[WORK INSTRUCTIONS]
Please explain in one to three sentences why, according to the sprayer thread, Graco tips are easier to find locally than Tritech tips.

[TEXT PROVIDED]
--- START ---

# Tritech T-4 or Graco 490



## tomaszg (May 16, 2019)

Hie everyone I’m looking to upgrade my X7 to either T4 or 490 price is $50 lower on T-4 . My yearly usage spraying is about 150gal or so , lots of decks and trim work , would love to spray cabinets but that’s another subject. Do any of you guys have expected with both sprayers and if yes how did they perform at different tasks. And which tips do you prefer to run for fine finish work?


----------



## SS_painting (Jan 11, 2020)

I use a 490 almost exclusively. I've sprayed pretty much everything with it. I've done the basics, and cabinets. It's been a great machine. 

Sent from my SM-G950W using Tapatalk


----------



## cocomonkeynuts (Apr 14, 2017)

I own both tritechs and gracos and certified repair on both.
tritech all day best pump you'll ever own. excellent low band and smooth as butter pressure control.


----------



## tomaszg (May 16, 2019)

Good to hear from someone who works on both products , hey coco monkey nuts which tips you recommended for fine finish wood work /cabinets plus I do lots of exterior decks so something for those spindles.


----------



## tomaszg (May 16, 2019)

Hey cocomonkeynut any input on T380 gun or Graco Contractor PC ? Thank you


----------



## cocomonkeynuts (Apr 14, 2017)

tomaszg said:


> Hey cocomonkeynut any input on T380 gun or Graco Contractor PC ? Thank you



Graco PC gun feels like fragile plastic. Dont drop this gun!

tritech gun is good old fashioned machined stainless steel and aluminum. Feels like the old graco contractor gun but with very good shut off, no spits. 



tritech tips are supposedly machined out of a better quality carbide and to a higher precision than graco tips. graco tips are obviously easier to find locally since everyone has them.


----------

--- END ---

[MATERIAL SHOWN]
--- START ---

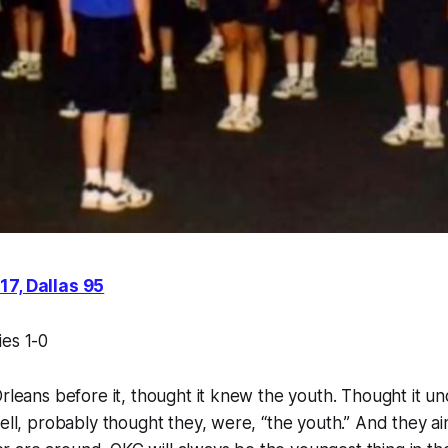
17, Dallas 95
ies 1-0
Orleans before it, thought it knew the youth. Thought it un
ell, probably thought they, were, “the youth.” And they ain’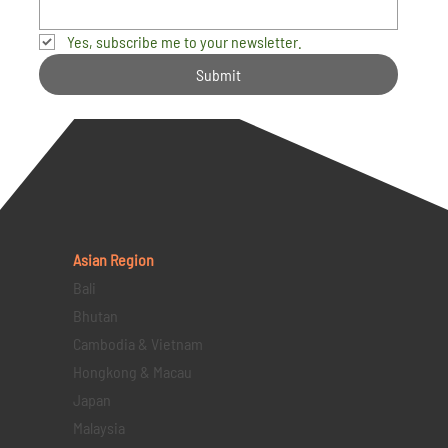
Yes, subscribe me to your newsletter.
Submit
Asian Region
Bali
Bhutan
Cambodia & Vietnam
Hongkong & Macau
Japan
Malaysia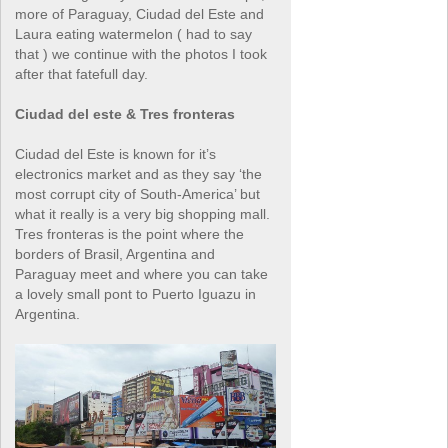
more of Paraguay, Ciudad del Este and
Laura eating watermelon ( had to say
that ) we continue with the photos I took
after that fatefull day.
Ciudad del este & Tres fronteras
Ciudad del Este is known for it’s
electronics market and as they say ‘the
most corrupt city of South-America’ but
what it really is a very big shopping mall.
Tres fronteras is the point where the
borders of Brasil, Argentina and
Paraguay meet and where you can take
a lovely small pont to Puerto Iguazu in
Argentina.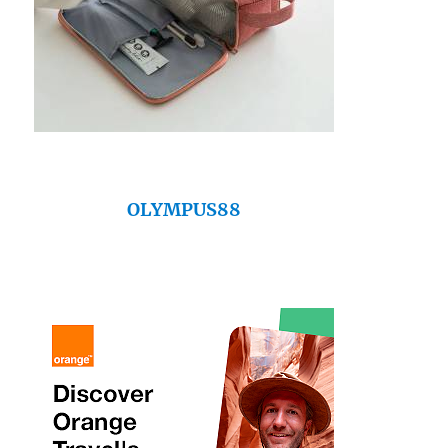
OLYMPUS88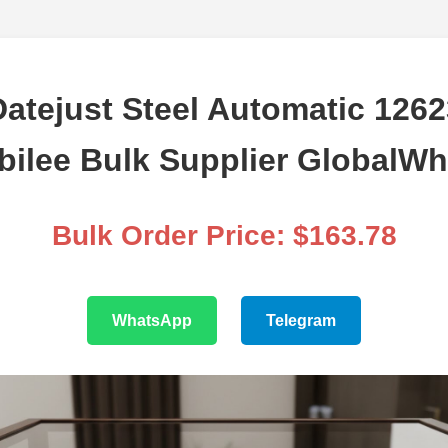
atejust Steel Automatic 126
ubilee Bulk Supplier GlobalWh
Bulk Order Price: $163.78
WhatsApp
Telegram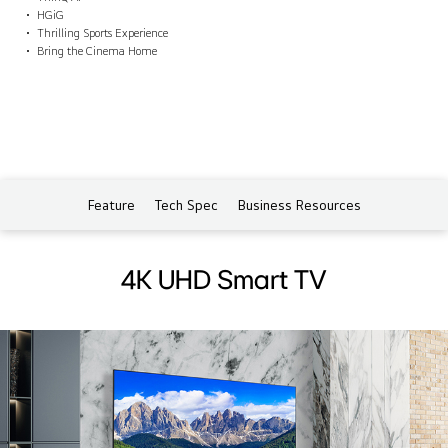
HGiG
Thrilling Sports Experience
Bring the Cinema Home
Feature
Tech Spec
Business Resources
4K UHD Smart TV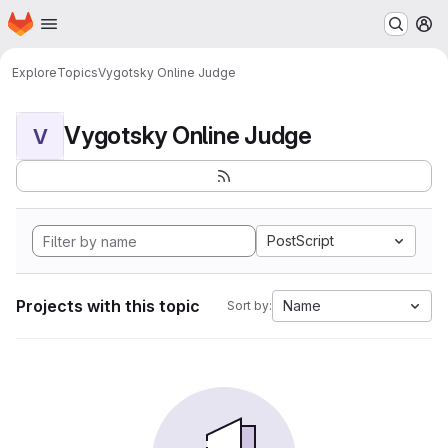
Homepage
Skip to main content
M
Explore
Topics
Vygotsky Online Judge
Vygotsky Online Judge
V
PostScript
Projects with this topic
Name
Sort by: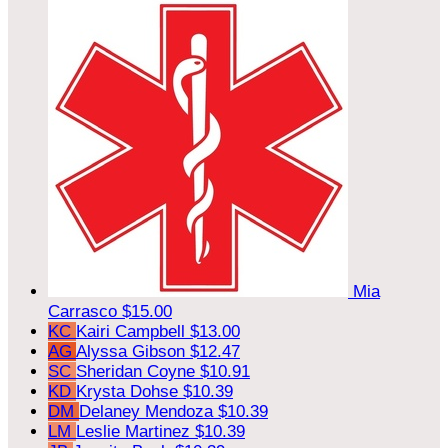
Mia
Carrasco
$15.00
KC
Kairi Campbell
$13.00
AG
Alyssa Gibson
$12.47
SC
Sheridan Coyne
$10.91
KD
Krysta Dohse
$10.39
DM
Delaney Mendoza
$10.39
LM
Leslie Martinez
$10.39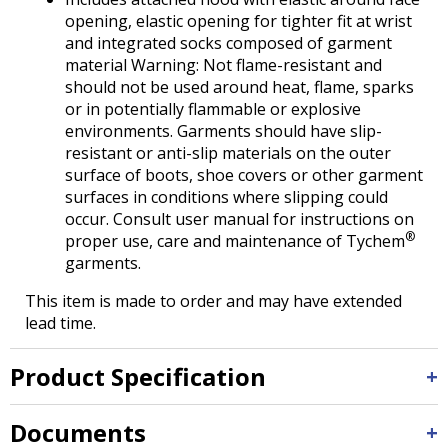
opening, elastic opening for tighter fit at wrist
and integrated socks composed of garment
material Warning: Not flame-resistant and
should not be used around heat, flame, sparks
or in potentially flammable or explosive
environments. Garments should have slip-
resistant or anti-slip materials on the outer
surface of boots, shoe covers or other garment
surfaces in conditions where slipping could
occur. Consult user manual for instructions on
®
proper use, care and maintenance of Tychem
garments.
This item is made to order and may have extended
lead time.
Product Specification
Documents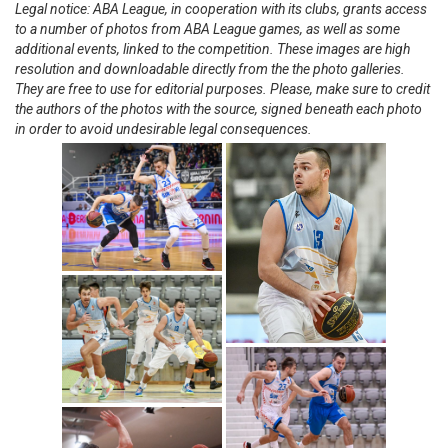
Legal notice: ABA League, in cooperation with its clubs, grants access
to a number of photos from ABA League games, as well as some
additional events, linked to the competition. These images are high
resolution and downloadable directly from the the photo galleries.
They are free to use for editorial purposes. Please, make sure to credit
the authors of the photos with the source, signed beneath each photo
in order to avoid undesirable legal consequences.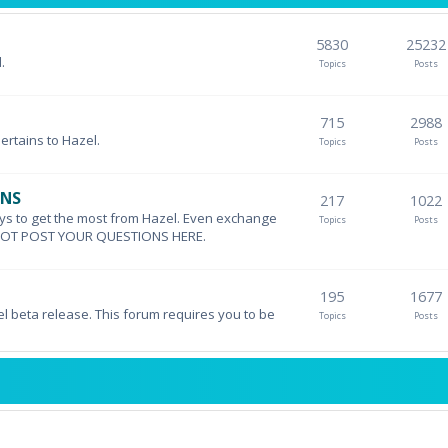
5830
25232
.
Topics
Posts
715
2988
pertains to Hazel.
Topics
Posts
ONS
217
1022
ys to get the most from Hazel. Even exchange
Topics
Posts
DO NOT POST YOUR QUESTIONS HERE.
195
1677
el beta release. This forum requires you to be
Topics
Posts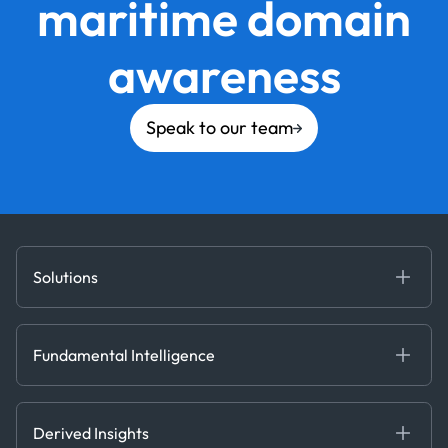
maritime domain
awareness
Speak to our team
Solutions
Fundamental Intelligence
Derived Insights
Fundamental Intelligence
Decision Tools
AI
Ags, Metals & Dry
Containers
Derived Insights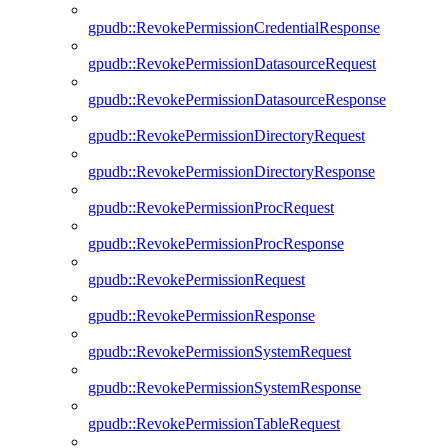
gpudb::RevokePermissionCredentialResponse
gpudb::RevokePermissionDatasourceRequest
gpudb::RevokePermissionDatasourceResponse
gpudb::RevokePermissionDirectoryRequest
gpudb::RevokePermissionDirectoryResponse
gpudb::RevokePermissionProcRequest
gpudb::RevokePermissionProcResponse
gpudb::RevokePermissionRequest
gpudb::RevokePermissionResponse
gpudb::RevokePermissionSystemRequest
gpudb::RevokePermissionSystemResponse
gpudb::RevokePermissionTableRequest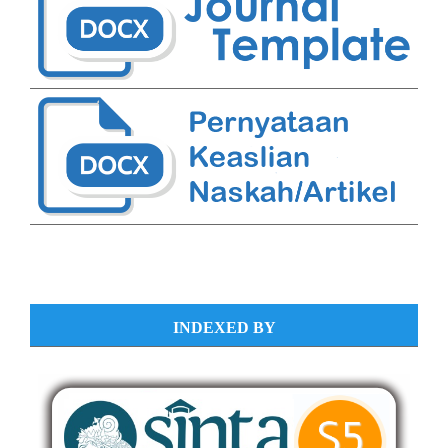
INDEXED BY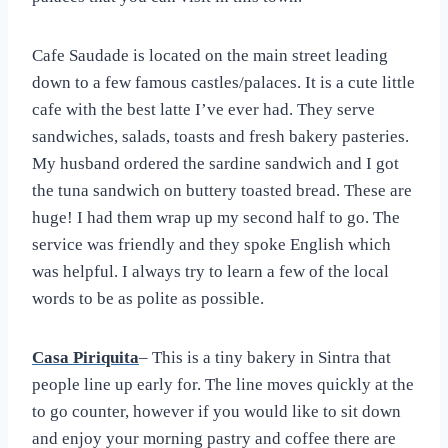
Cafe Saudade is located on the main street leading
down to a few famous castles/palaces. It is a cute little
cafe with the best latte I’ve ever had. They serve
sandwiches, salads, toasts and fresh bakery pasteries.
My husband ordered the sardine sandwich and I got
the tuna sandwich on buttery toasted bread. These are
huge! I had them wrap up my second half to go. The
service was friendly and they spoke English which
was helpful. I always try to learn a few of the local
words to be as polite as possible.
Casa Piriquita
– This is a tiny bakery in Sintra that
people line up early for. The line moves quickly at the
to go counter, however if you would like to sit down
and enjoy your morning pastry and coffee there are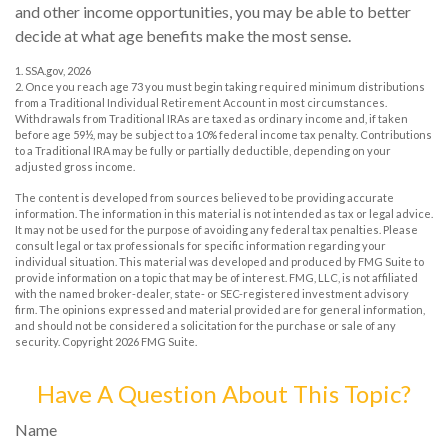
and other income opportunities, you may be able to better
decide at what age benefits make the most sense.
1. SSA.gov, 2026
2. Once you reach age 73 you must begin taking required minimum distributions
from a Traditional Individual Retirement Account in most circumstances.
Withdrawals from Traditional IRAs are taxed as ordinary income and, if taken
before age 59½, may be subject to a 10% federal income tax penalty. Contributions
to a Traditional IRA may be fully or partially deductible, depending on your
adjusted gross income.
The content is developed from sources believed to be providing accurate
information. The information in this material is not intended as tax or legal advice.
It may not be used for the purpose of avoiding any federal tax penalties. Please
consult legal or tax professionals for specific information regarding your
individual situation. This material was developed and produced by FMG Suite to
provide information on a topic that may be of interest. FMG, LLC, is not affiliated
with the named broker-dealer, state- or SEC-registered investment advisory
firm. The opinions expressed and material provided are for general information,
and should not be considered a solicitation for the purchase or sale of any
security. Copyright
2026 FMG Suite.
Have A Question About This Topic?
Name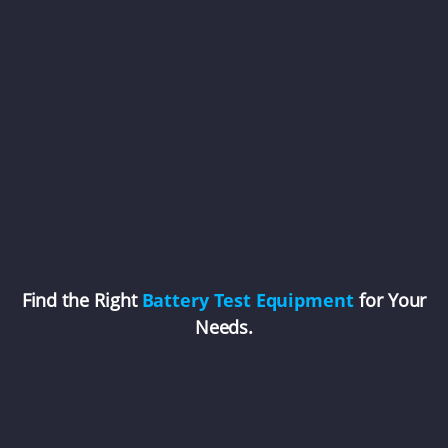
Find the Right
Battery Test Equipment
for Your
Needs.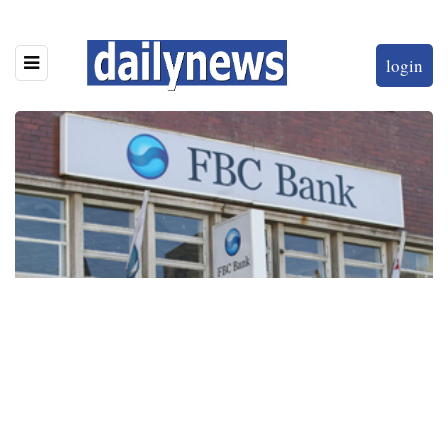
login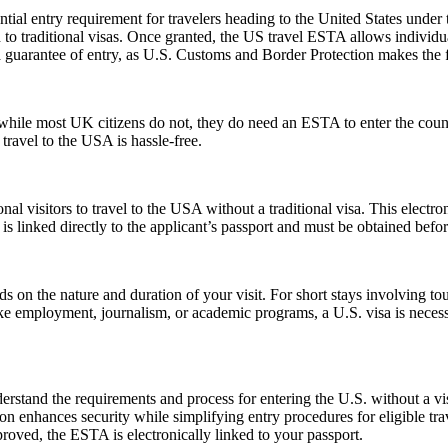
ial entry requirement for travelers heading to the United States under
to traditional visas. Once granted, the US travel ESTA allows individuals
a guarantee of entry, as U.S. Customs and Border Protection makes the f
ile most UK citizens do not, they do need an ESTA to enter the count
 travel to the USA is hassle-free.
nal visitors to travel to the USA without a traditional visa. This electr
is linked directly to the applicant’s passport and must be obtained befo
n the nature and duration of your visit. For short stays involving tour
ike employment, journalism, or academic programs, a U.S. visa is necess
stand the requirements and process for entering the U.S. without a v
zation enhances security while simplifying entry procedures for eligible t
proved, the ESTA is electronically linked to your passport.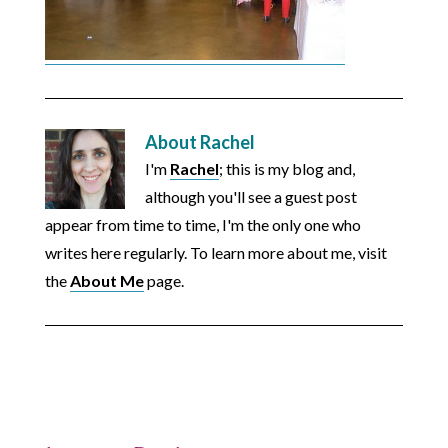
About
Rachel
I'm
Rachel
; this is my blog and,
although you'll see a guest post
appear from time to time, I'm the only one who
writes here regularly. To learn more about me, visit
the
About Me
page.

--- END ---

[PROBLEM SOLUTION]
Graco tips are easier to find locally because everyone has them. Tritech tips are supposedly machined from better quality carbide and to a higher precision, but they are not as widely available.